[DATASET RECORDS]:

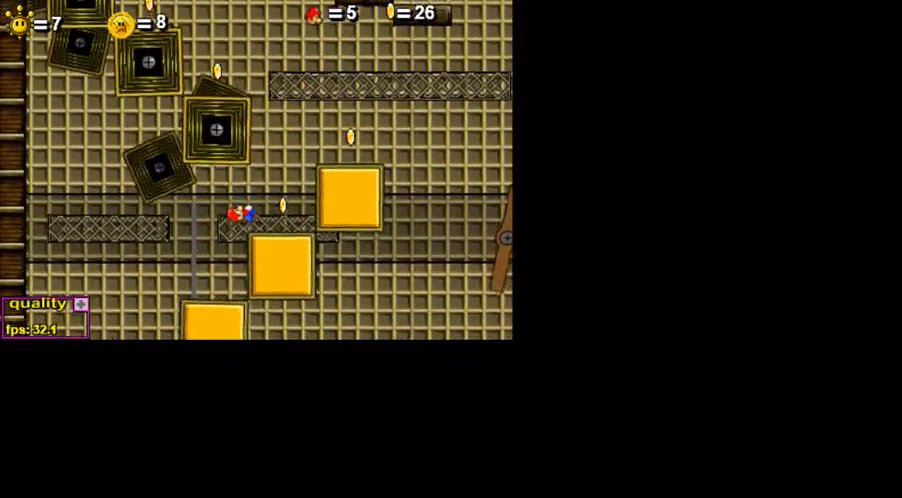
{"keys": ["right"], "events": [[200, "up", "down"], [500, "up", "up"]]}
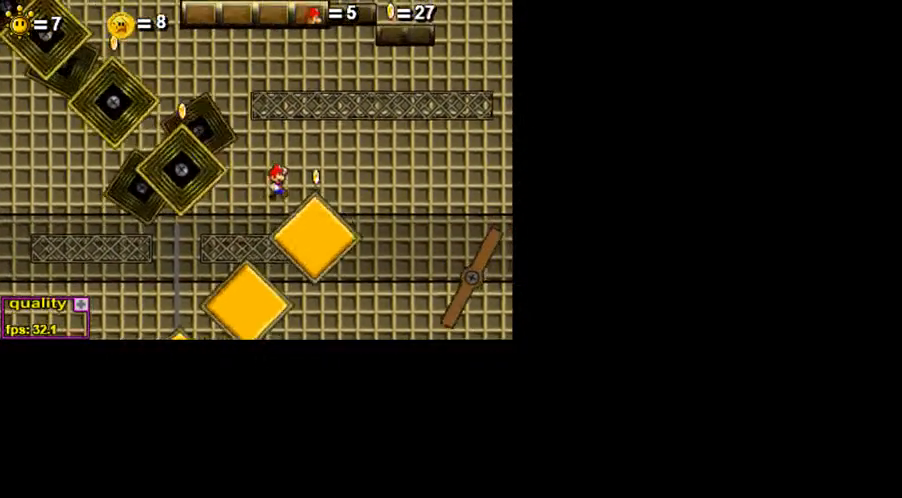
{"keys": [], "events": [[50, "left", "down"], [50, "right", "up"], [200, "left", "up"]]}
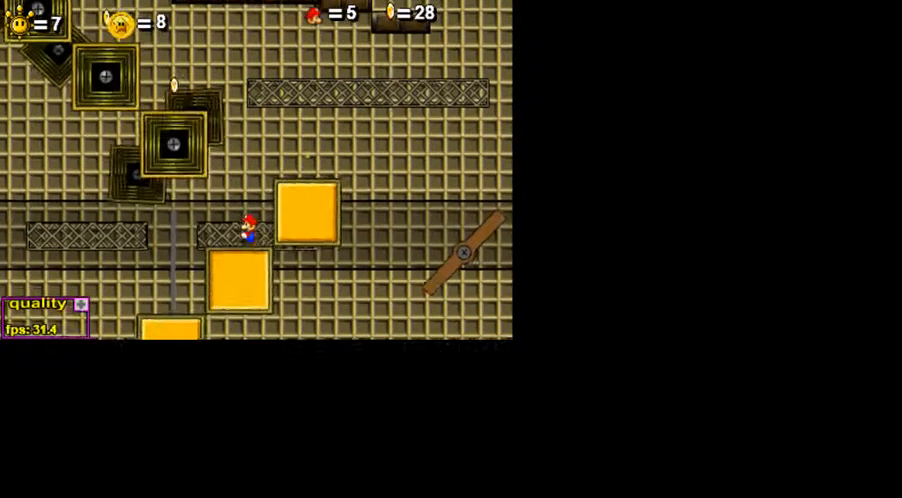
{"keys": ["left", "up", "x"], "events": [[100, "left", "down"], [100, "up", "down"], [450, "x", "down"]]}
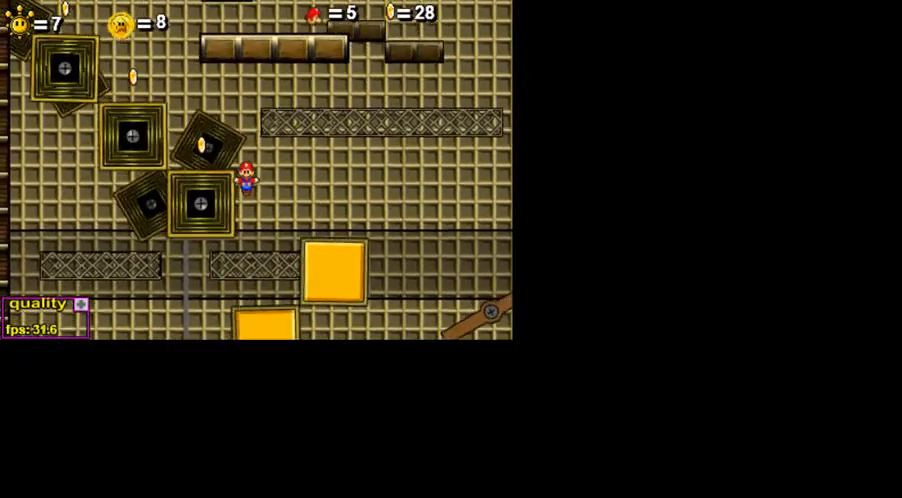
{"keys": [], "events": [[50, "left", "up"], [50, "x", "up"], [100, "up", "up"], [400, "left", "down"], [450, "left", "up"]]}
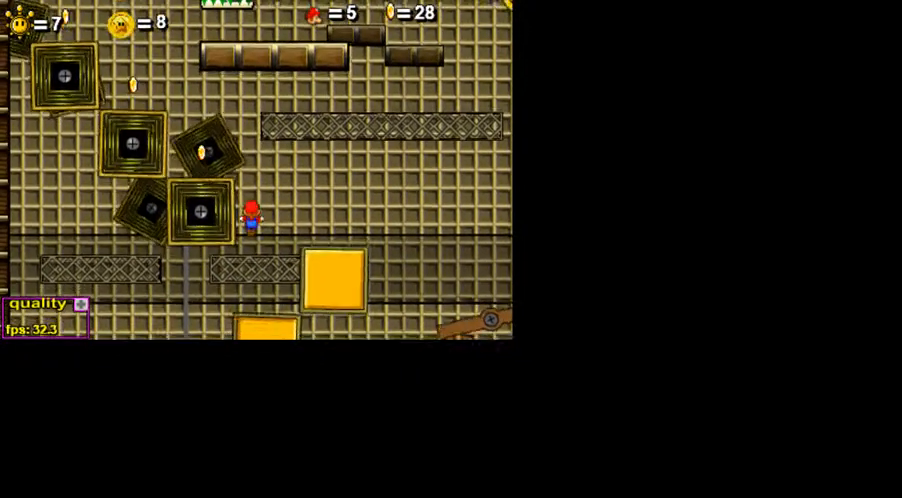
{"keys": ["up"], "events": [[400, "up", "down"]]}
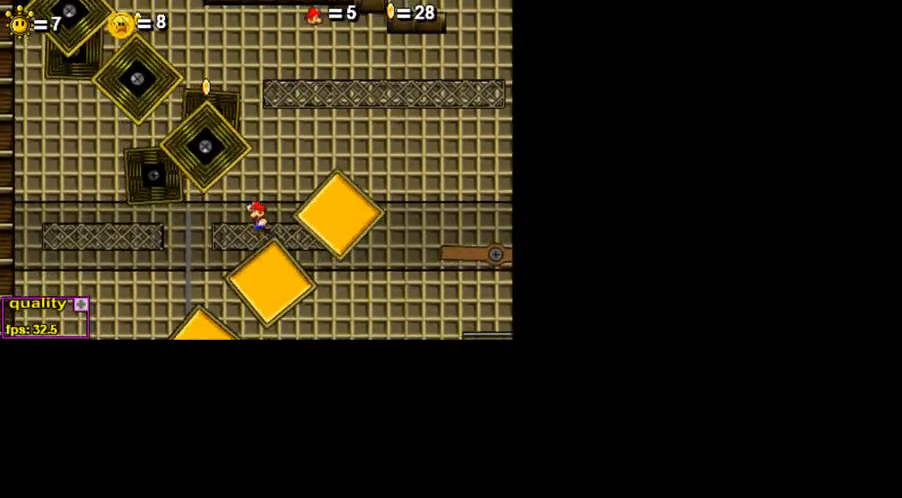
{"keys": ["right"], "events": [[150, "right", "down"], [500, "up", "up"]]}
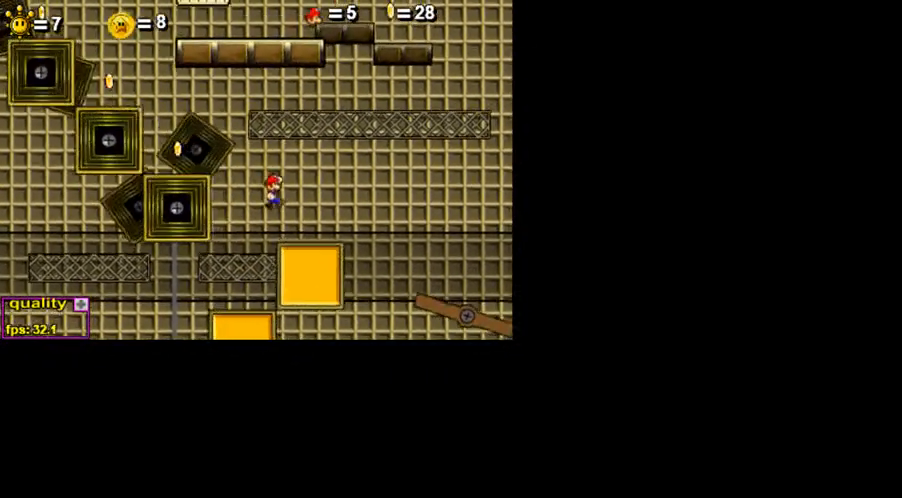
{"keys": ["left", "up"], "events": [[50, "right", "up"], [300, "left", "down"], [300, "up", "down"]]}
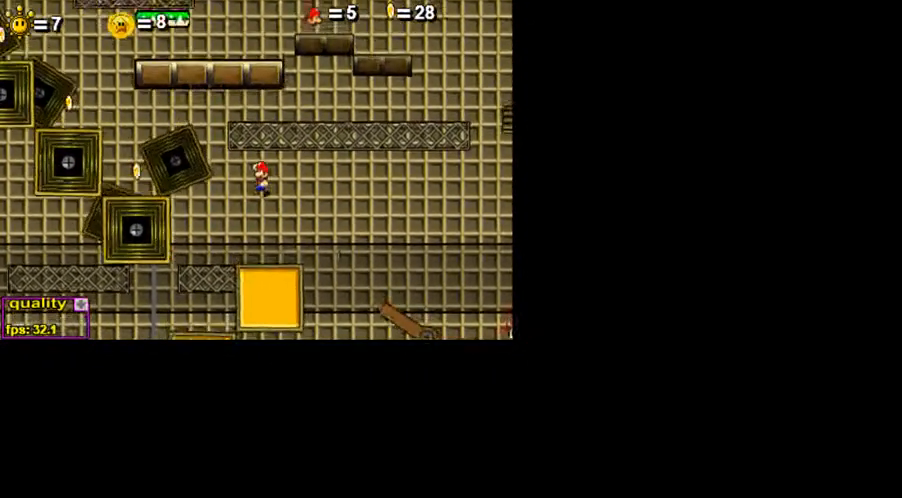
{"keys": [], "events": [[300, "x", "down"], [400, "x", "up"], [450, "left", "up"], [450, "up", "up"]]}
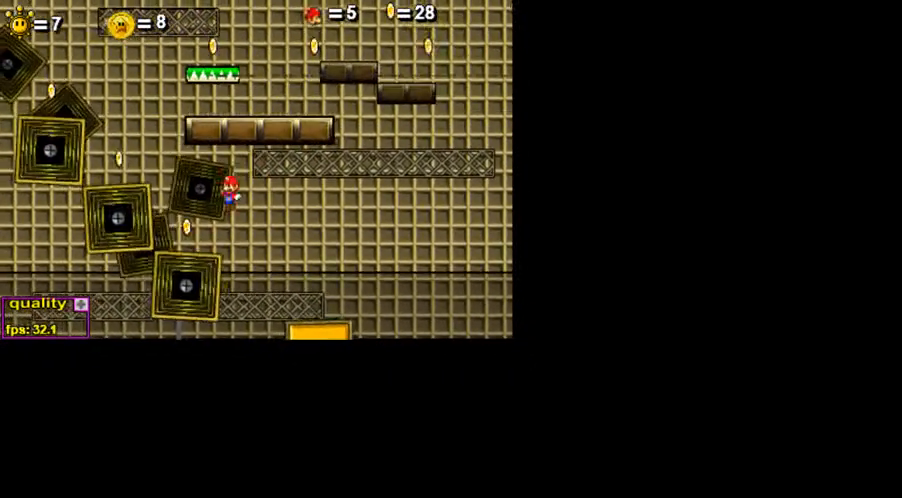
{"keys": ["left", "up"], "events": [[250, "right", "down"], [400, "right", "up"], [450, "left", "down"], [450, "up", "down"]]}
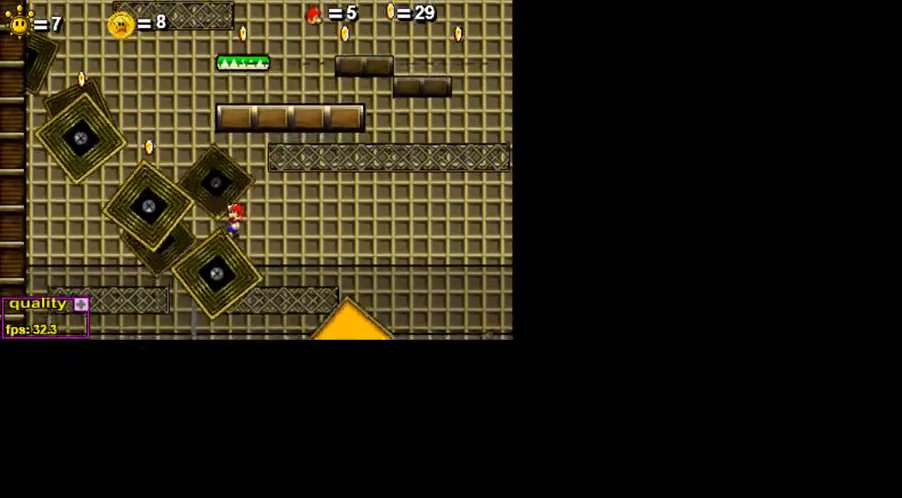
{"keys": [], "events": [[350, "left", "up"], [350, "up", "up"]]}
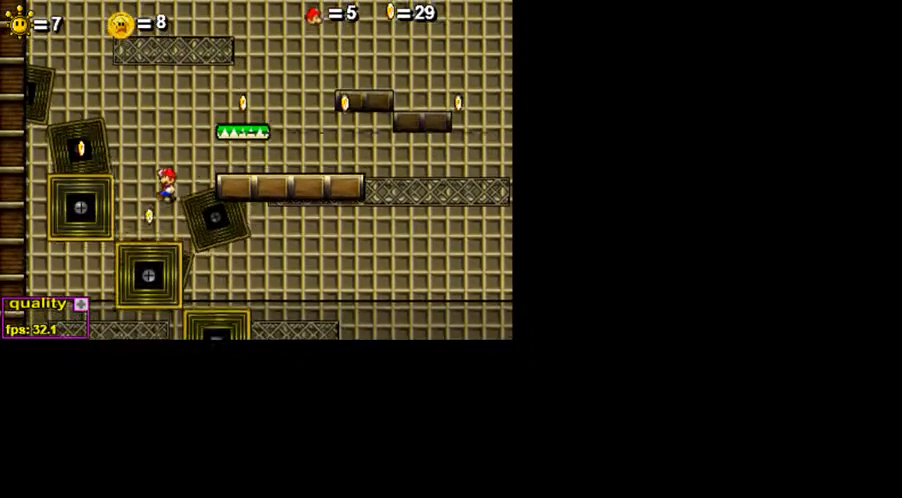
{"keys": ["right", "up"], "events": [[50, "right", "down"], [150, "right", "up"], [350, "up", "down"], [400, "right", "down"]]}
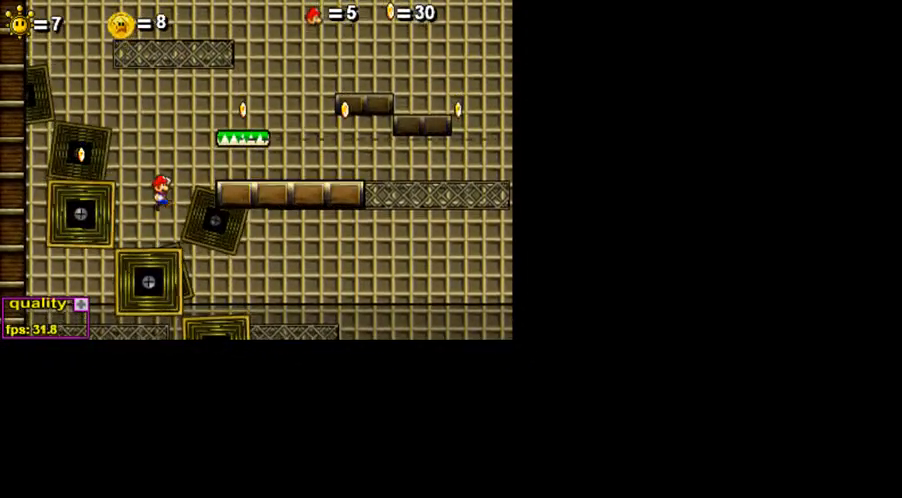
{"keys": ["right", "up"], "events": [[300, "x", "down"], [350, "x", "up"], [400, "x", "down"], [500, "x", "up"]]}
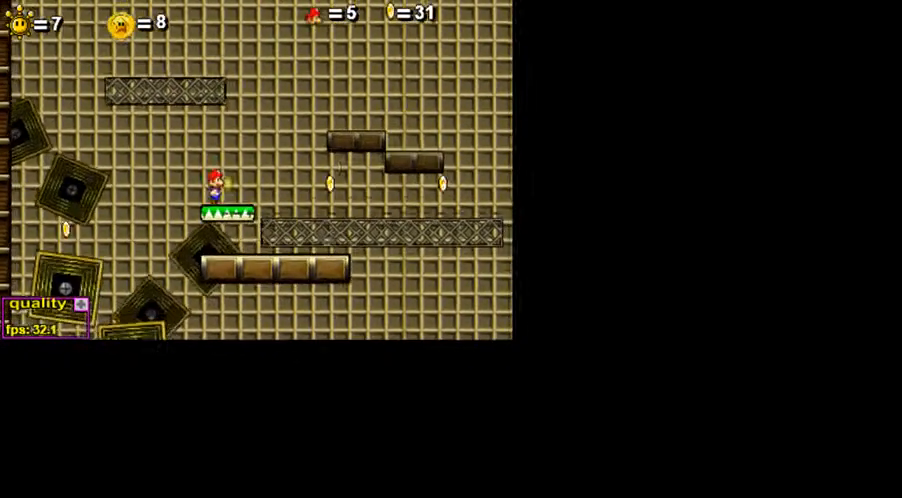
{"keys": [], "events": [[50, "up", "up"], [150, "right", "up"]]}
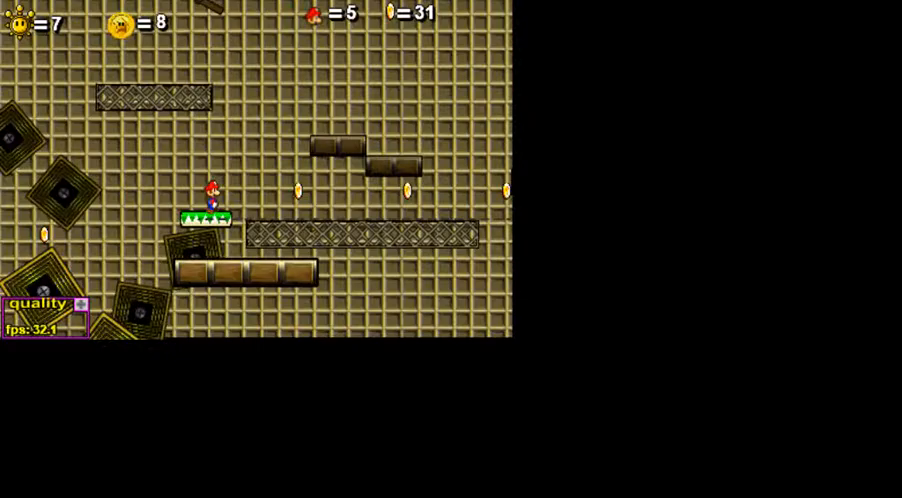
{"keys": [], "events": []}
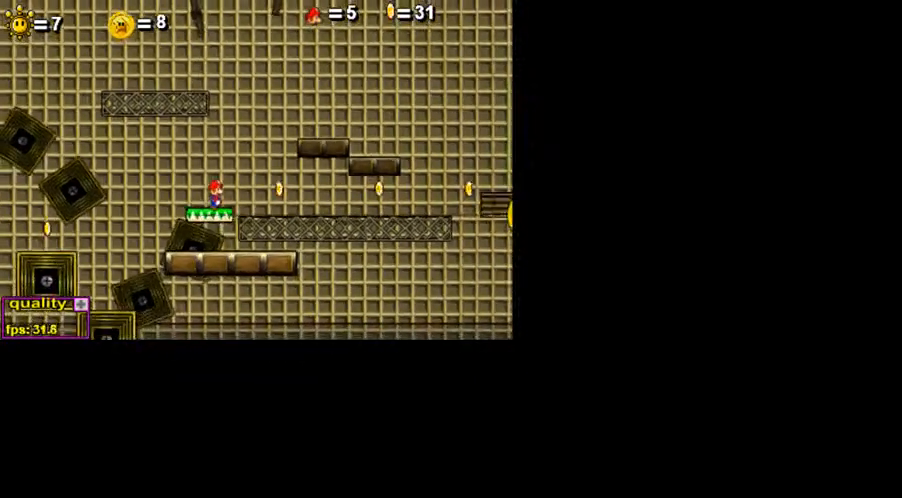
{"keys": ["minus"], "events": [[50, "minus", "down"]]}
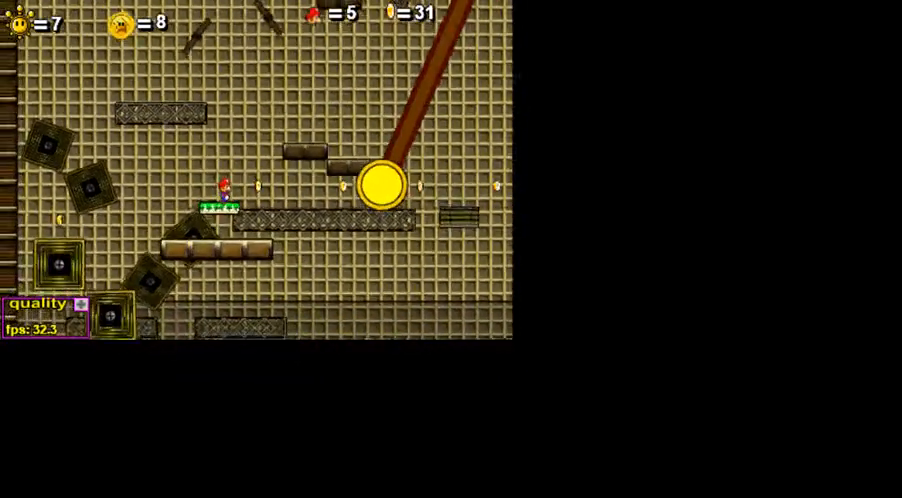
{"keys": [], "events": [[150, "minus", "up"]]}
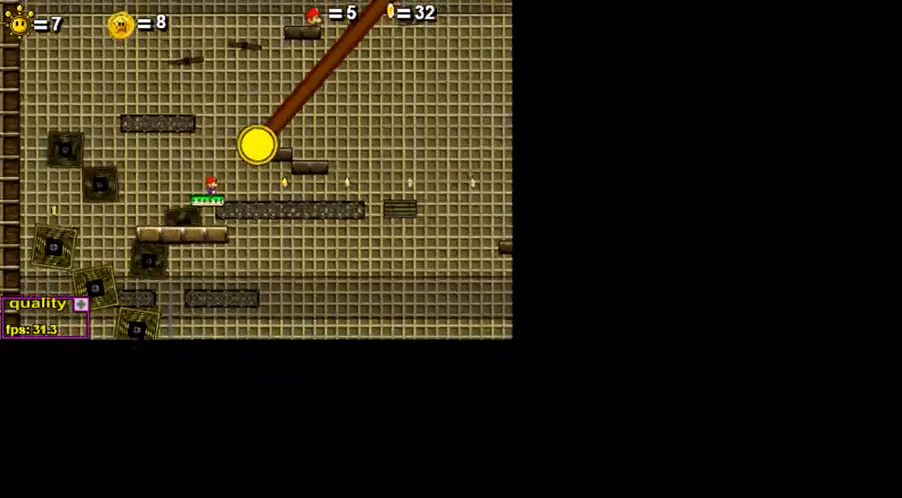
{"keys": [], "events": []}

[AIM OF THE EXERCISE]:
Leave the images out and give the rest of the data again exactly.

[WRITTEN SOLUTION]:
{"keys": ["right"], "events": [[200, "up", "down"], [500, "up", "up"]]}
{"keys": [], "events": [[50, "left", "down"], [50, "right", "up"], [200, "left", "up"]]}
{"keys": ["left", "up", "x"], "events": [[100, "left", "down"], [100, "up", "down"], [450, "x", "down"]]}
{"keys": [], "events": [[50, "left", "up"], [50, "x", "up"], [100, "up", "up"], [400, "left", "down"], [450, "left", "up"]]}
{"keys": ["up"], "events": [[400, "up", "down"]]}
{"keys": ["right"], "events": [[150, "right", "down"], [500, "up", "up"]]}
{"keys": ["left", "up"], "events": [[50, "right", "up"], [300, "left", "down"], [300, "up", "down"]]}
{"keys": [], "events": [[300, "x", "down"], [400, "x", "up"], [450, "left", "up"], [450, "up", "up"]]}
{"keys": ["left", "up"], "events": [[250, "right", "down"], [400, "right", "up"], [450, "left", "down"], [450, "up", "down"]]}
{"keys": [], "events": [[350, "left", "up"], [350, "up", "up"]]}
{"keys": ["right", "up"], "events": [[50, "right", "down"], [150, "right", "up"], [350, "up", "down"], [400, "right", "down"]]}
{"keys": ["right", "up"], "events": [[300, "x", "down"], [350, "x", "up"], [400, "x", "down"], [500, "x", "up"]]}
{"keys": [], "events": [[50, "up", "up"], [150, "right", "up"]]}
{"keys": [], "events": []}
{"keys": ["minus"], "events": [[50, "minus", "down"]]}
{"keys": [], "events": [[150, "minus", "up"]]}
{"keys": [], "events": []}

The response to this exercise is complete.